Banque du Liban's foreign reserve assets decreased from approximately $12.07 billion in mid-February to approximately $11.43 billion by the end of April 2026. The central bank restricted Lebanese-pound liquidity during this period to maintain exchange-rate stability, according to central bank records. The move aligns with efforts to manage the country's foreign assets.
Central bank records show that reserves declined to $11.88 billion by the end of February. Official figures indicate a further decrease to $11.66 billion by mid-March, before reaching $11.43 billion by the end of April. The Lebanese pound exchange rate has remained near 89,500 to the U.S. dollar throughout the period. This stability was a key objective of the central bank's recent actions.

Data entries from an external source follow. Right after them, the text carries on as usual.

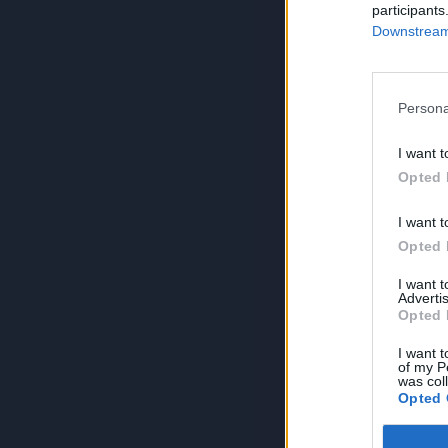
participants
Downstream 
Persona
I want t
Opted 
I want t
Opted 
I want 
Advertis
Opted 
I want t
of my P
was col
Opted 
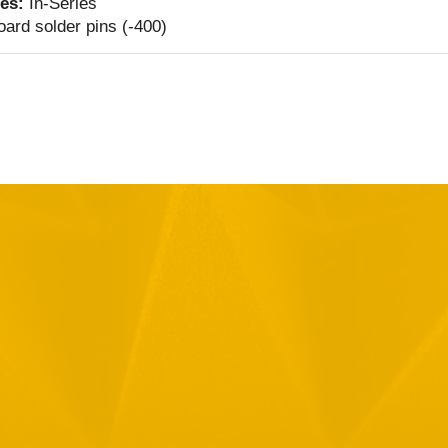
ies:
In-Series
ard solder pins (-400)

Prior to a 2019 financial collapse, Lebanon maintained an official currency peg of 1,507.5 pounds to the dollar. The parallel-market exchange rate of approximately 89,500 pounds to the dollar now influences taxes, customs duties, public and private salaries, corporate accounting, and cash transactions. The Lebanese government implemented emergency fiscal discipline measures. Bank Audi's economic report stated that liquidity restrictions maintained currency stability during the first quarter of 2026. The report noted the role of monetary policy in the current environment.
Lebanon's 2025 budget law allocated approximately $5 billion in revenues and expenditures. Official Finance Ministry documents indicate the 2026 state budget was structured around revenues and expenditures of approximately $6 billion. The banking sector deficit was estimated at over $70 billion in 2022, according to international agency reports. The deficit remains a challenge for the financial sector.

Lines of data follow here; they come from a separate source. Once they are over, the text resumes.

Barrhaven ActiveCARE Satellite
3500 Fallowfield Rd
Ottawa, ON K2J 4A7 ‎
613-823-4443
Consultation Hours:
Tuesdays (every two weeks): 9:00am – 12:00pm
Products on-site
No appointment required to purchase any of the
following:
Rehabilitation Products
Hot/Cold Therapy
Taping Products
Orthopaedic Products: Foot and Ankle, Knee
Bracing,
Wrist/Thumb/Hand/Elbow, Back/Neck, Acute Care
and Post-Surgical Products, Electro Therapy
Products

A World Bank interim assessment reported that fighting in 2024 caused $3.4 billion in physical damage to Lebanon. The World Bank reported that fighting in 2024 caused $5.1 billion in direct economic losses. The bank estimated Lebanon's total recovery and reconstruction needs at $11 billion. The reserve reduction occurs as the country faces these estimated recovery and reconstruction needs. These needs are part of the broader economic impact assessed by the institution.